El problema era que se iba de casa todos los días a las cinco de la mañana, para poder hacer el trabajo en la oficina y Paula lo veía más cansado cada día que pasaba. Y a Gabriela aquello no le gustaba.


—Pensé que habías contratado a una niñera —la oyó una vez decirle, una de las veces que fue a casa a trabajar con él.


—Y la he contratado.


—Pues que los cuide ella.


Paula no se quedó a escuchar nada más. No podía soportar la presencia de una mujer tan fría y calculadora. Les llevó una bandeja con café al estudio. Era un sitio que odiaba. Lo más curioso era que a Gabriela le encantaba. Tenía la sensación de que Pedro pensaba de aquella habitación lo mismo que ella. Era una habitación pintada de color crema, aséptica. Se fue a la cocina, se preparó un vaso de leche con cacao y se sentó a leer un libro. Antes de las diez oyó que Pedro estaba despidiéndose de Gabriela y se fue al estudio, a retirar la bandeja. Pedro entró detrás de ella y la ayudó.


—¿Paula? ¿Qué te ocurre?


—Nada, ¿Por qué?


—Porque tienes una mirada como de querer asesinar a alguien.


—¿De verdad?


—Sí, ¿Quieres que hablemos?


Ella suspiró y se pasó la mano por el pelo.


—Es que no me gusta esta habitación.


—¿De verdad? Pues he de confesarte que a mí tampoco.


Lo miró con cara de sorpresa.


—Entonces, ¿Por qué no cambias la decoración?


—Porque se la encargué a un decorador de los más caros.


—¿Un amigo de Gabriela, por casualidad?


—Sí. Parece que la odias, ¿No?


—¿Odiarla? —Paula se sintió culpable—. A mí no me tiene que gustar, ni disgustar.


—Eso no es lo que yo he dicho.


—No —le respondió.


—Pero, en respuesta a tu pregunta, sí, fue un amigo de Gabriela.
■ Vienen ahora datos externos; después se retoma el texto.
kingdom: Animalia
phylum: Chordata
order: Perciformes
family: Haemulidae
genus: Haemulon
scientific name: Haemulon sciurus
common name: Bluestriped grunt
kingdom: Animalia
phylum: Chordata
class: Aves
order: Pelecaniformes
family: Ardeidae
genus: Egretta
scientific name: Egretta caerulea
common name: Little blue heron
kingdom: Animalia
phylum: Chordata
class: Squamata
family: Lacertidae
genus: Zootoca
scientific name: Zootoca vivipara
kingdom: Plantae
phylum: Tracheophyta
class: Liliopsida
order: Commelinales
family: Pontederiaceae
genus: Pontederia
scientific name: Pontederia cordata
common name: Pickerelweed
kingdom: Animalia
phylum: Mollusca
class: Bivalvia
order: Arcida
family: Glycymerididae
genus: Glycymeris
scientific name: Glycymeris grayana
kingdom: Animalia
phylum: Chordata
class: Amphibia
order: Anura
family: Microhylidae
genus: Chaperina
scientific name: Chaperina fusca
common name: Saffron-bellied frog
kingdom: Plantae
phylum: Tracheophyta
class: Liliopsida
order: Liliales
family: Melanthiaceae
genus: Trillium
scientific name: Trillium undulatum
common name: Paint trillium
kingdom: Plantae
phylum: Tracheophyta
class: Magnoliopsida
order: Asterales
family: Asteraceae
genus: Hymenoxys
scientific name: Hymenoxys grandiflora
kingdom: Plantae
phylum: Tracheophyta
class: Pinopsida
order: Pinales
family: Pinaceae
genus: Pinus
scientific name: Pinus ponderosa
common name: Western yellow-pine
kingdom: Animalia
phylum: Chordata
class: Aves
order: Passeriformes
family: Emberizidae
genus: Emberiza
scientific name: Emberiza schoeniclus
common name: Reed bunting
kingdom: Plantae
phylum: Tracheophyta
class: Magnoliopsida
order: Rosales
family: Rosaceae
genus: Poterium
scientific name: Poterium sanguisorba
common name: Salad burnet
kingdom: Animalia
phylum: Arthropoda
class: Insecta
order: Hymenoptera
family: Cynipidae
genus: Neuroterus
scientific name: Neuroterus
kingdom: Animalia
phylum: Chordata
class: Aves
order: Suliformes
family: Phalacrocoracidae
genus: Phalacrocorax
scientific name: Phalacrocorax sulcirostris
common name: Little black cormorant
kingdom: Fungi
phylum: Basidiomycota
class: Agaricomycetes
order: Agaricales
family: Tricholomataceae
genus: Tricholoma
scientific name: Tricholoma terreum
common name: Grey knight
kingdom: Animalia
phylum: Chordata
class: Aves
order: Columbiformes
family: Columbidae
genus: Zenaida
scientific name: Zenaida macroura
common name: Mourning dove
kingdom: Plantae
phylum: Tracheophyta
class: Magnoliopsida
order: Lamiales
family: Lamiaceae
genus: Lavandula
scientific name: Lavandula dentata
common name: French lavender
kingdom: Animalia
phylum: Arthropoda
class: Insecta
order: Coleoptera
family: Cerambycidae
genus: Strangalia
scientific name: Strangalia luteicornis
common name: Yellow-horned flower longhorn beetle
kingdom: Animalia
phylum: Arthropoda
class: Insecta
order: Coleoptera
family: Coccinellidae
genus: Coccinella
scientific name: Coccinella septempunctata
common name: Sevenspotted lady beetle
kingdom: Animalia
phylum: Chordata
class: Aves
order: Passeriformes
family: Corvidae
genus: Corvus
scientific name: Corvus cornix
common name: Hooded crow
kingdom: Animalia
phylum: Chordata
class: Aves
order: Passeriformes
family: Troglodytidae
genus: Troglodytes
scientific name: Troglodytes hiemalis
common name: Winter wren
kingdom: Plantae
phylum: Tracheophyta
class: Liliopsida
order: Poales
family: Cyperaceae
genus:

También decoró el piso de ella.


Paula miró a su alrededor.


—Es que es tan...


—¿Insulso?


—Sí y todo parece nuevo. En una casa antigua, uno tiene que tener antigüedades. En las otras habitaciones las tienes.


—Sí —frunció los labios—. Gabriela pensó que tenía que tener una habitación más moderna. Casi nunca la uso, de todas maneras.


—Porque la odias.


—Más o menos. La encuentro muy... Anodina.


Los dos se echaron a reír.


—Y tú, ¿Cómo la pondrías?


—Yo la pintaría con un color un poco más cálido, le pondría cortinas y algunos cojines. Y una alfombra en el centro. Además, cambiaría el mobiliario y pondría algo de madera antigua.